Work request:
Using only the entries below, output the lines starting at the one containing "teapot: present [363,312,463,386]" and ending at the one containing "wall art: present [391,181,735,424]", exactly and inclusive of both, omitting the pictures.

(Beginning of Entries provided)

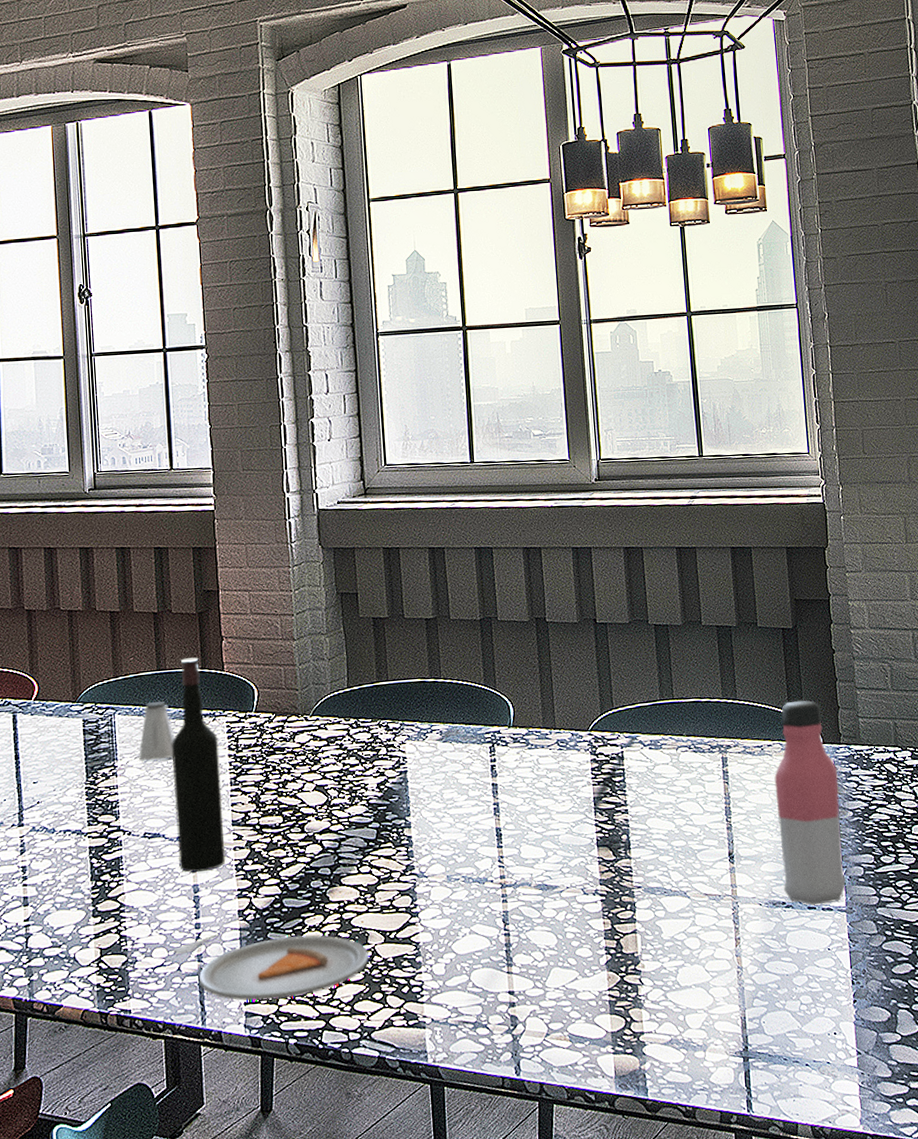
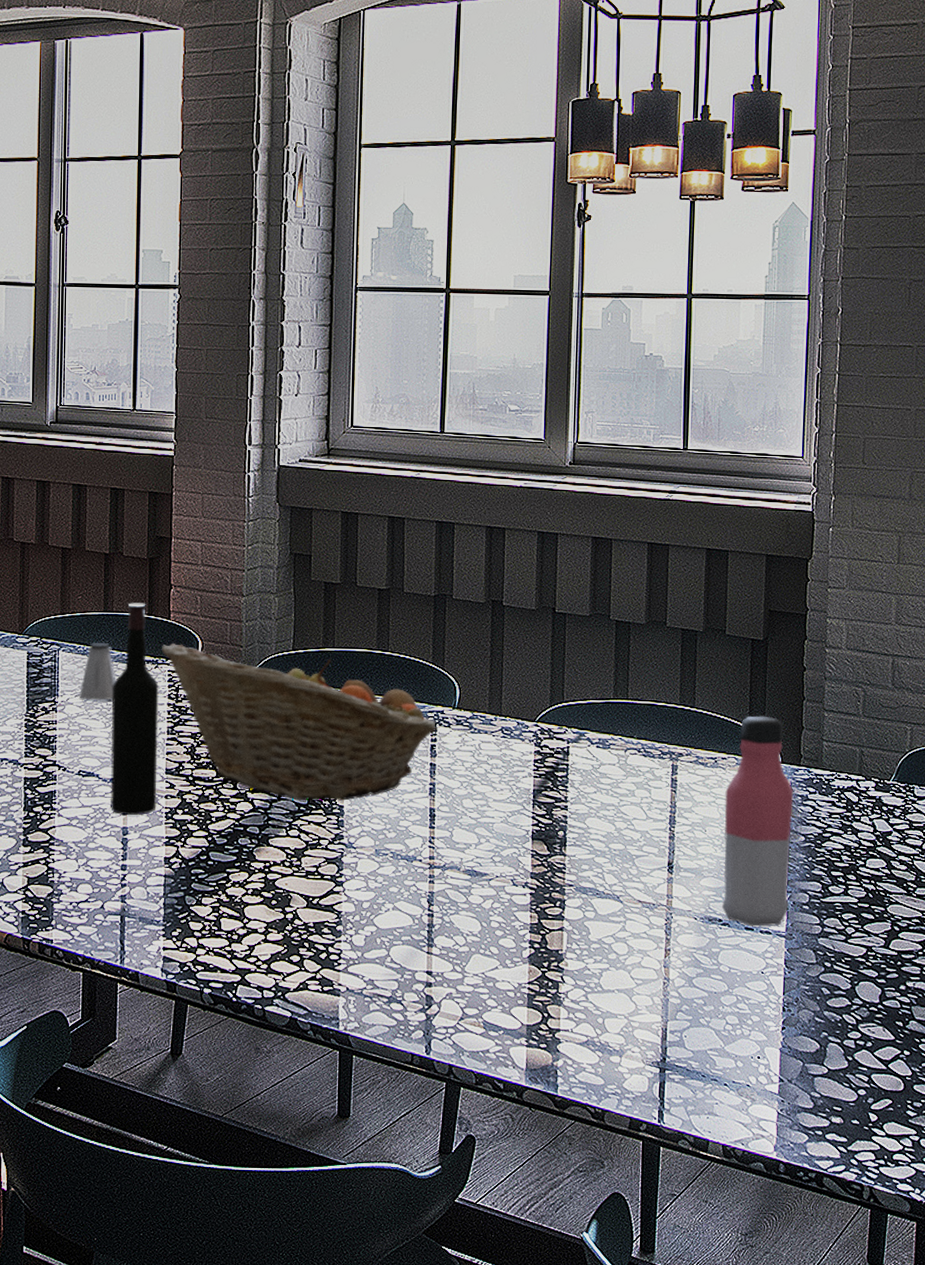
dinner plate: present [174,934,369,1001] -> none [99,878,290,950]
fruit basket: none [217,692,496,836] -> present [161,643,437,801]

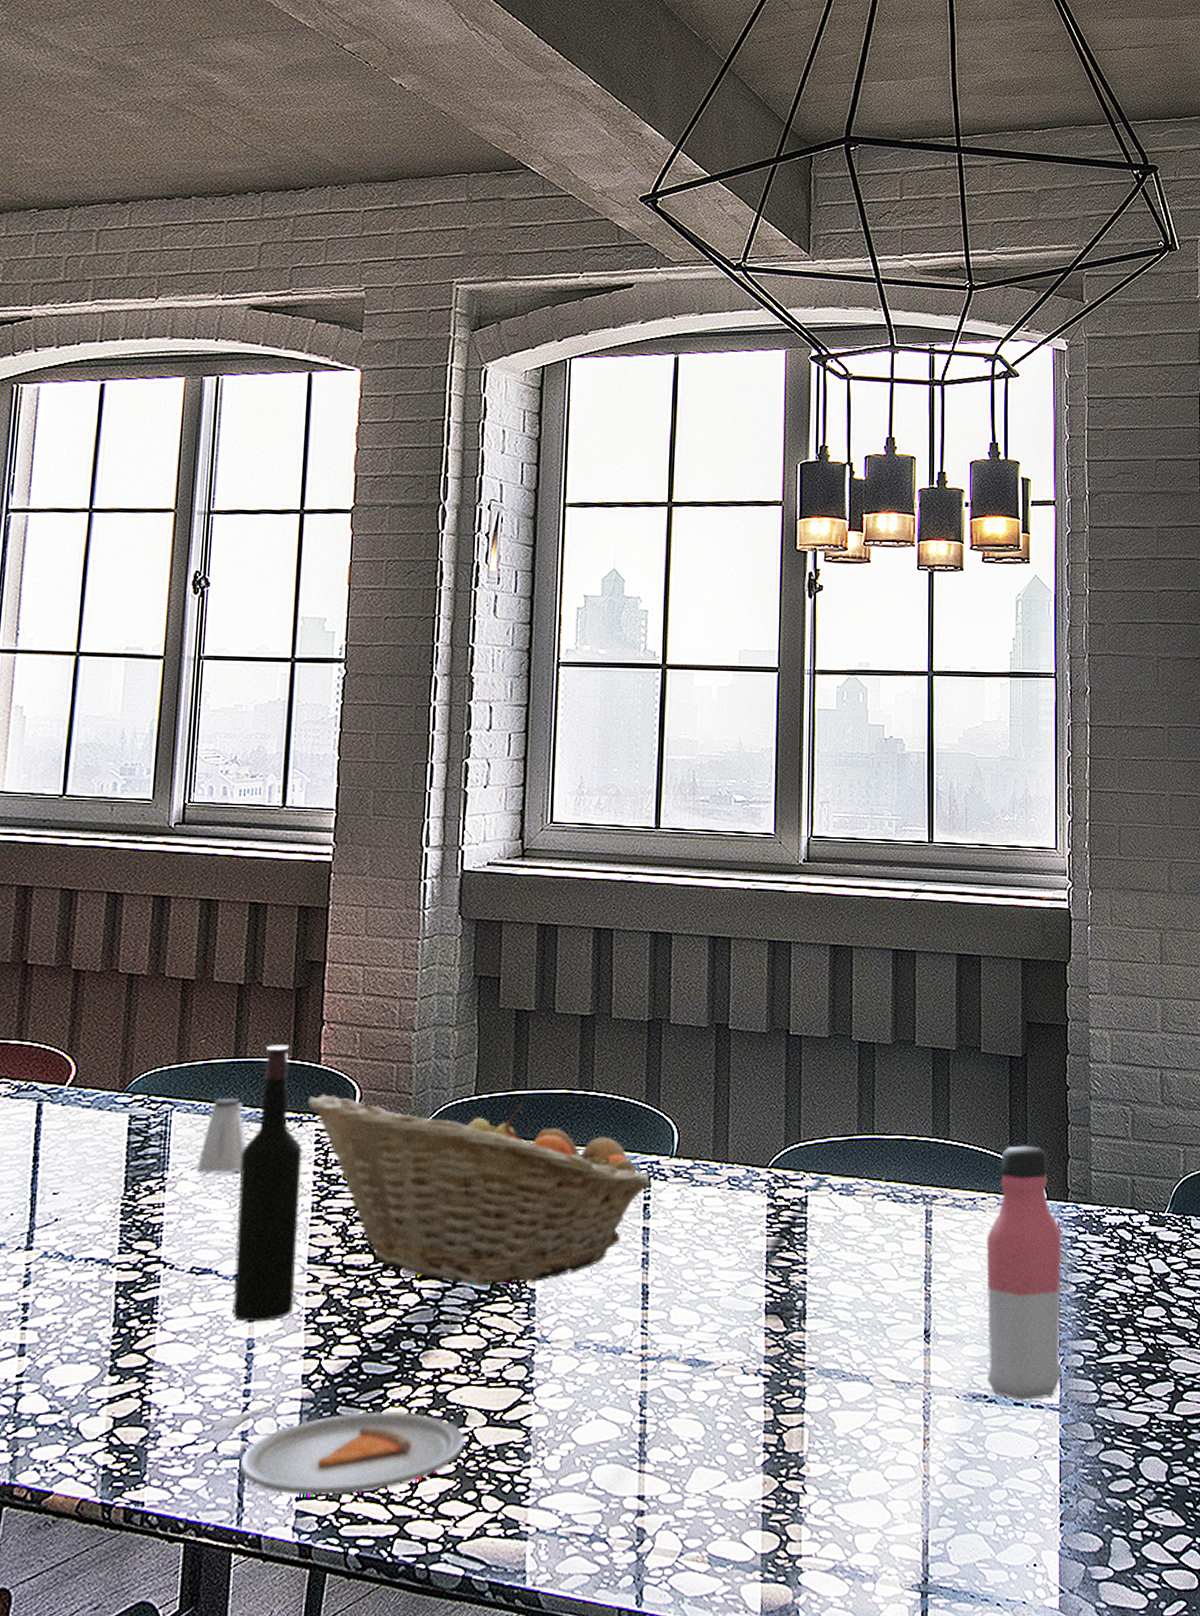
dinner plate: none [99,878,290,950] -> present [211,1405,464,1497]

(End of Entries provided)
(Beginning of Entries provided)

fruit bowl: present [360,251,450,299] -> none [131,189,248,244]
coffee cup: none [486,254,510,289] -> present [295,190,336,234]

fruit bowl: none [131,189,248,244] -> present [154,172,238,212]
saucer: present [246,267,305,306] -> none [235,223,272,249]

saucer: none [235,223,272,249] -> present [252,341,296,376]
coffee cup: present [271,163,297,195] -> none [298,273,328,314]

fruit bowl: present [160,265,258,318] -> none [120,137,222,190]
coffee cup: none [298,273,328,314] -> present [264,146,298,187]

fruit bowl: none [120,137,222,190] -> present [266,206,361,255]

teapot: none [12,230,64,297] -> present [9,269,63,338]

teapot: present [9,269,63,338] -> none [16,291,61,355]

(End of Entries provided)
(Beginning of Entries provided)

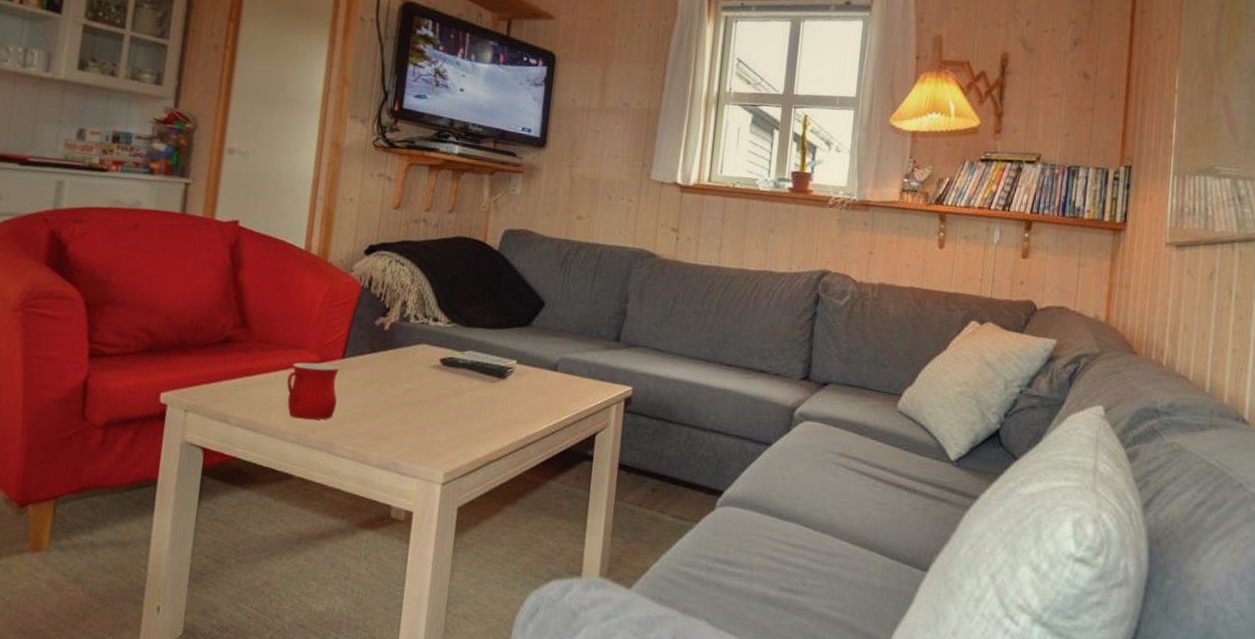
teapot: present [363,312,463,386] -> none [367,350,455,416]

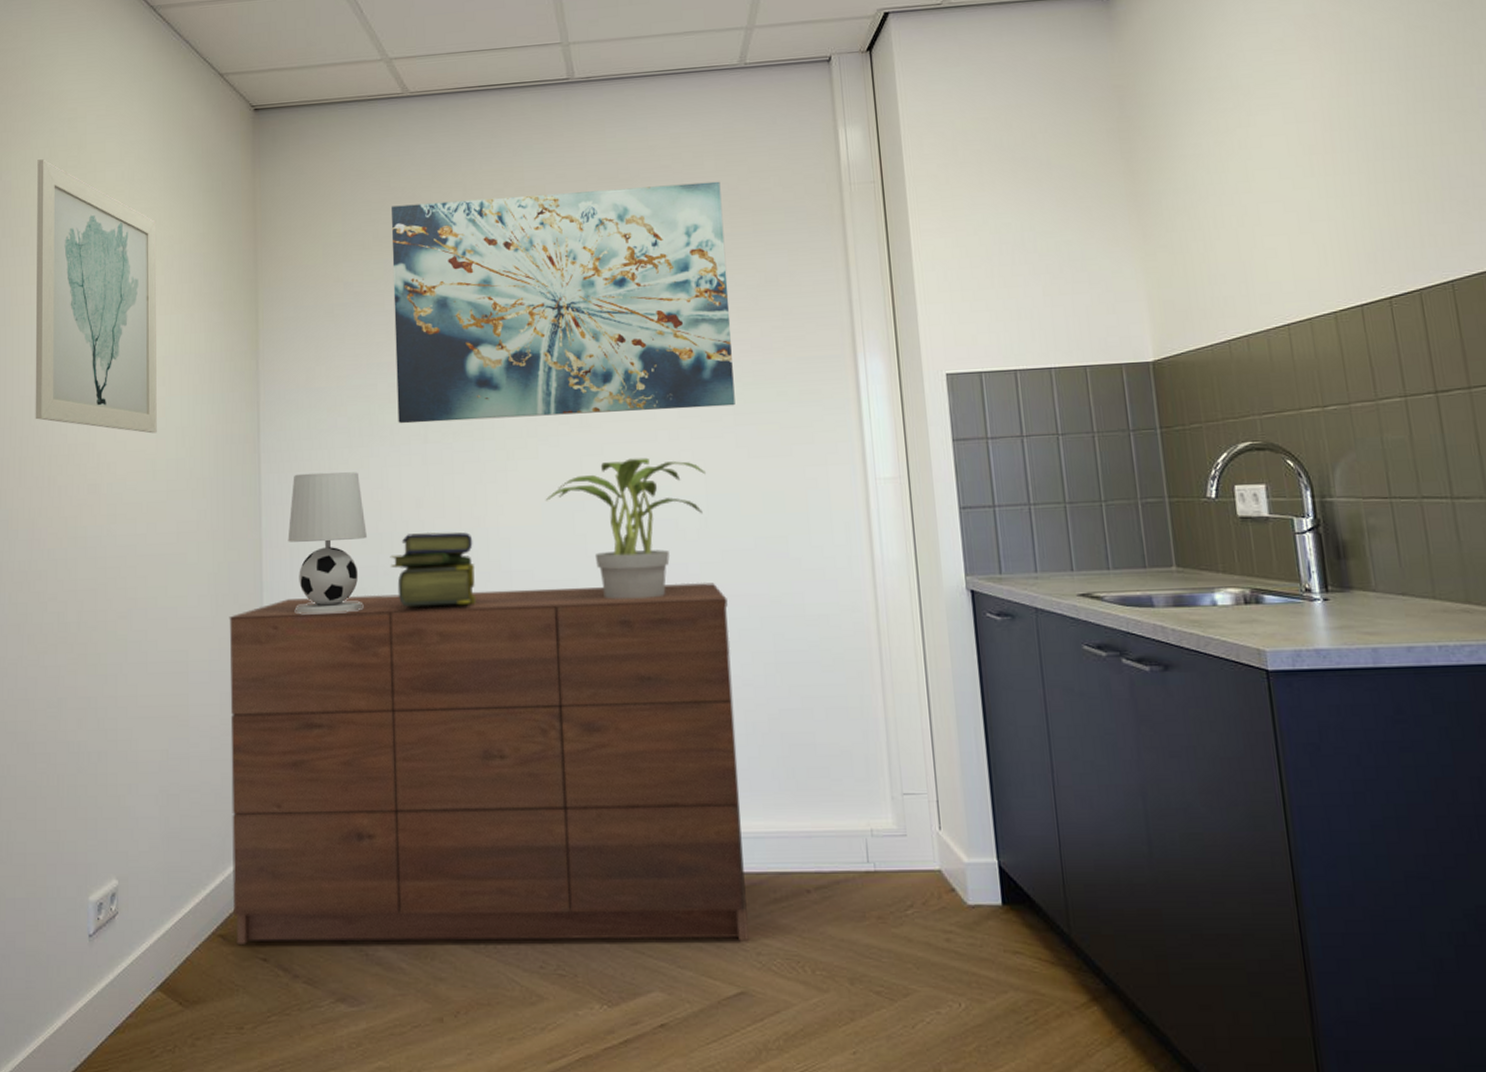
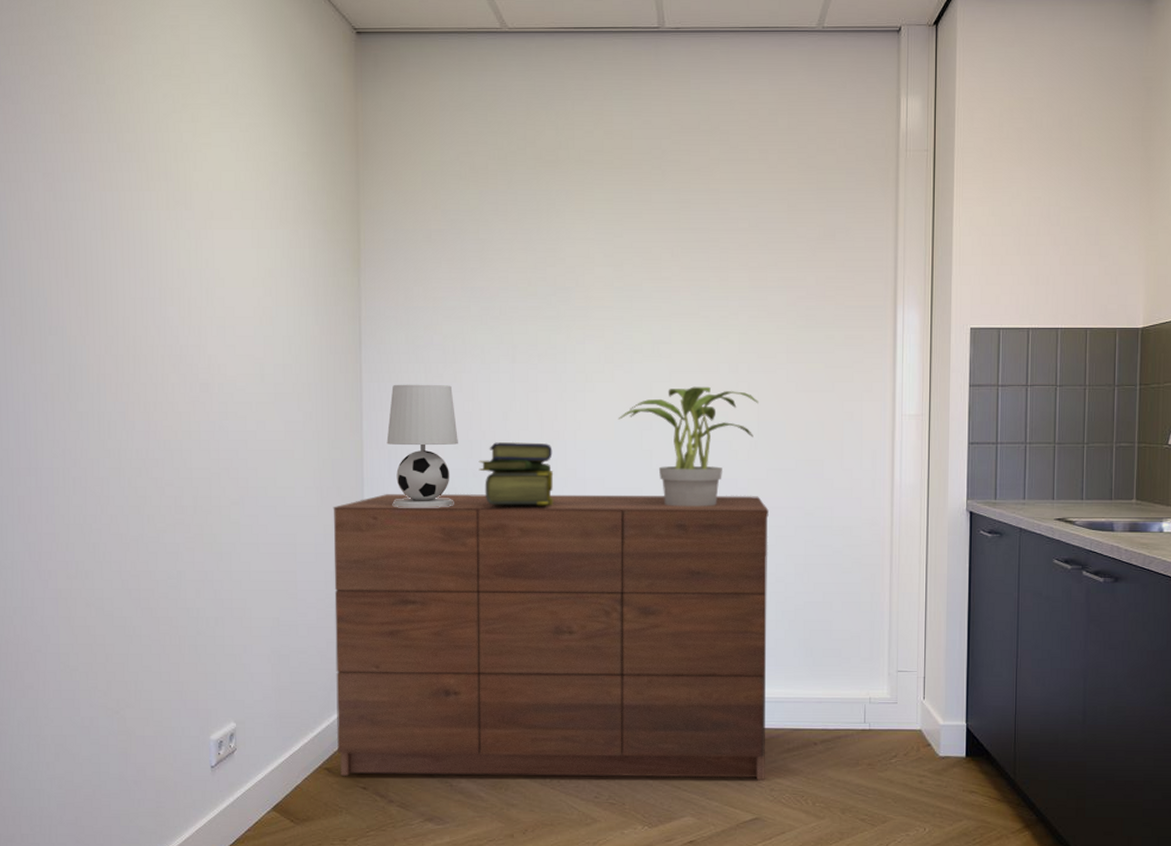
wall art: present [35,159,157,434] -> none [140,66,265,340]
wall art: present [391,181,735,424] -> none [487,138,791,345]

(End of Entries provided)

Finished task:
teapot: present [363,312,463,386] -> none [367,350,455,416]

wall art: present [35,159,157,434] -> none [140,66,265,340]
wall art: present [391,181,735,424] -> none [487,138,791,345]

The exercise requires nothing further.